HPAC Magazine

Within Reach

October 21, 2019 | By Jillian Morgan

Mechanical systems find a place in 3D printed structures

3D printing has gained traction in the construction industry (c/o Getty Images)

A team of researchers at the University of Waterloo in Ontario are steadily working to develop a 3D printing system that will pump out concrete to form homes and buildings.

Far from the first of its kind, the technology will use a robotic printing arm to deposit concrete based on a digital model of the structure.

Led by mechanical and mechatronics engineering professor Amir Khajepour, the researchers are developing the technology for Canadian company AMIDA 3D with plans to unveil a prototype in the summer of 2020.

“I’ve been in connection with [AMIDA 3D] for the past year or so and it has a large program with them in developing technologies both from the robotic aspects and also on the material aspects,” Khajepour says.
Bora Bulajic, president of AMIDA 3D, says 3D printing technology has made serious strides in recent years.

“Already, the applications being used in the world today are tremendous. We believe it’s unstoppable,” he says.

Increasingly, 3D printing has gained traction in the construction industry as a way to quickly and cost-effectively construct homes and buildings.

“The benefits we see are that, first of all, it’s green construction. It has a lower carbon footprint by far compared to existing methods. It’s more cost efficient, so you’ll be able to do more for less,” Bulajic says.

“The fact that we can be so mobile is huge because the cost of distance is a big addition to the price of the building or infrastructure project.”



3D printing is poised to disrupt the construction industry, though Bulajic says mechanical contractors are not likely to encounter any serious changes on the job.

“When we’re looking at all the other elements that have to go in, like wiring and plumbing and HVAC, it’s all going to be in there, of course,” he says. “The only thing that’s going to be radically different, in my opinion, is that there’s going to be a very interactive process… but you’ll need all the people, you’ll need all the technicians and tradespeople… It’s not disruptive in terms of replacing people.”

These structures still require the same electrical and mechanical components, Khajepour says. His team is currently researching different methods of installing those systems.

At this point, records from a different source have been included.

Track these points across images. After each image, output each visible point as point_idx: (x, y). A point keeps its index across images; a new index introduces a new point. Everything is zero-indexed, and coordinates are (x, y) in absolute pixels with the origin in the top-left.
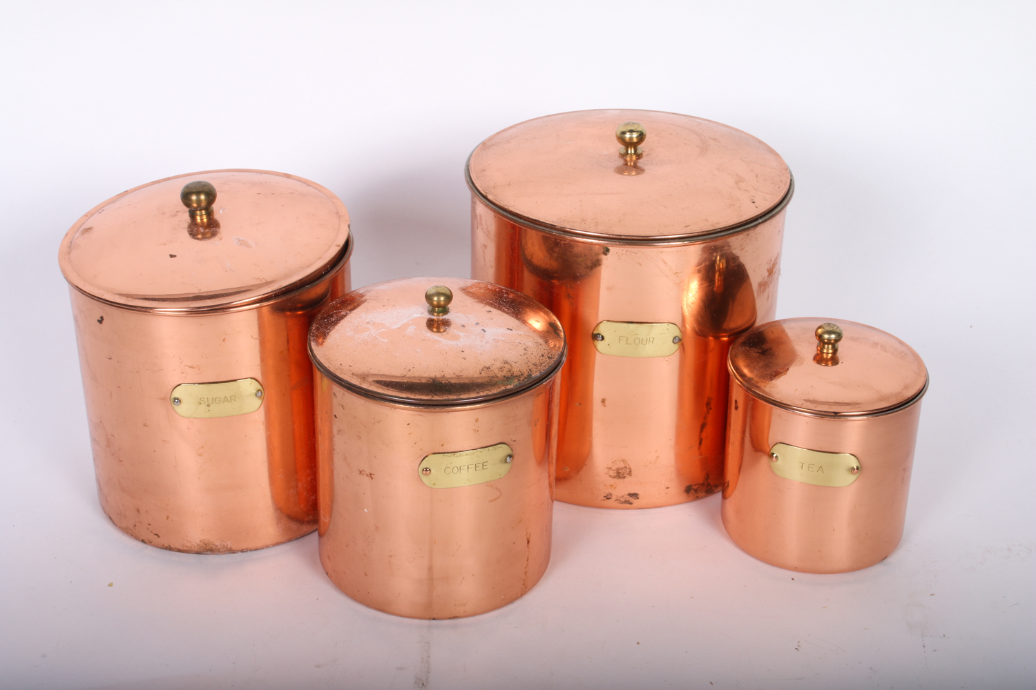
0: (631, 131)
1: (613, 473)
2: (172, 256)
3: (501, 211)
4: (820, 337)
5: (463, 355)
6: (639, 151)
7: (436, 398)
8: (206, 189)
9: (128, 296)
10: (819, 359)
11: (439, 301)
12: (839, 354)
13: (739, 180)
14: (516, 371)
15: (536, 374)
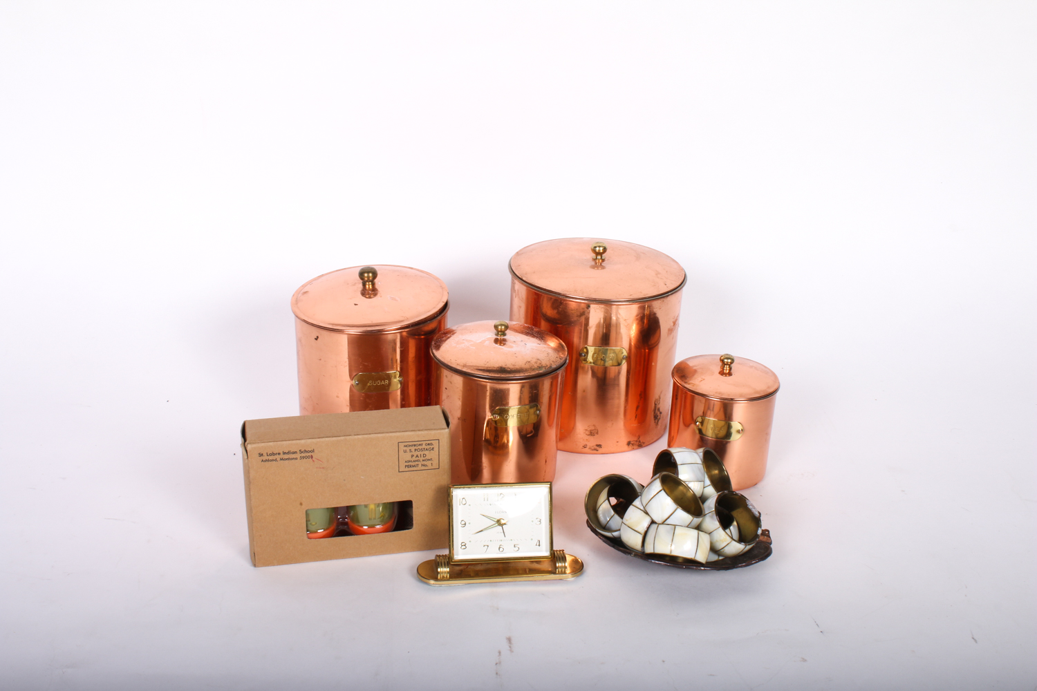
0: (599, 247)
1: (588, 433)
2: (355, 305)
3: (530, 285)
4: (722, 361)
5: (516, 355)
6: (603, 258)
7: (503, 376)
8: (373, 271)
9: (333, 324)
10: (722, 373)
11: (501, 329)
12: (732, 371)
13: (658, 273)
14: (544, 364)
15: (554, 366)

“Some of the questions [are] how to run water or electrical or heating in the walls through the process of this automated printing,” he adds. One solution, according to Khajepour, is to leave space in the design of the structure for electrical or wall pipes to be inserted and covered.

“For the air, the situation might be a little bit difficult because the current approach is to run the ducts mostly through the walls from one floor to the other floor,” he says. “This can also be done in the 3D printing meaning that when you design it you have to leave a larger, open space that the ducts could go through.”

Still, he says the industry will not need to reinvent the wheel.

“It’s just a different way of looking at these new houses,” he says. “It’s not that we need to completely develop new things or new wires or new pipes for these new buildings.”

3D printed homes and buildings require developers to think about the design and installation of mechanical systems ahead of time – since, unlike other building materials such as wood, concrete is less flexible.

“There’s no way after its built [to] start making holes in the wall,” Khajepour says. “You have to think in advance…. [Currently,] for houses, we don’t need to think in advance about where to run the cables or the heating or the cooling. It’s very easy to add them after the shell of the house is done. For 3D printing, you have to incorporate that into the design.”

While the research team works through those questions, Khajepour says there is one stumbling block.
“We still don’t have any standards or guidelines for this,” he says. “We have to have the standards and the way to add it to the CAD model of the house. So when you print it you have all those conduits, whether it’s the heating, plumbing or electricity.”



Though the technology offers benefits to the construction industry, it could be a while before homes are built with 3D printers.

“3D printing is gaining momentum… How long will it take to become a mainstream construction approach for houses? That’s a question mark,” Khajepour says. “It takes time. We are at the very starting point of this new technology. It’s happening but it takes time, same as autonomous driving… Where it goes and how long will it take? That’s obviously a big, million-dollar question. But it’s happening.”
The structural design of a 3D printed home, such as the roof and the cost of materials, are a few challenges he expects along the way.

“I don’t think that it’s going to replace existing construction practice,” Khajepour says. “One thing that we have to remember is we have to be a little bit more pragmatic and realistic on these 3D printed houses. It’s not something that you click and then at the end you move in.”

Still, for Bulajic, the technology offers opportunity for the construction industry.

“We believe that the market for something like this is really large because it can address so many different things,” he says. “It can used for infrastructure projects, it can used for the emergency rapidly deployed structures; storage, military applications… livestock enclosures, housing – We believe that this is something that is definitely going to have an impact going forward.”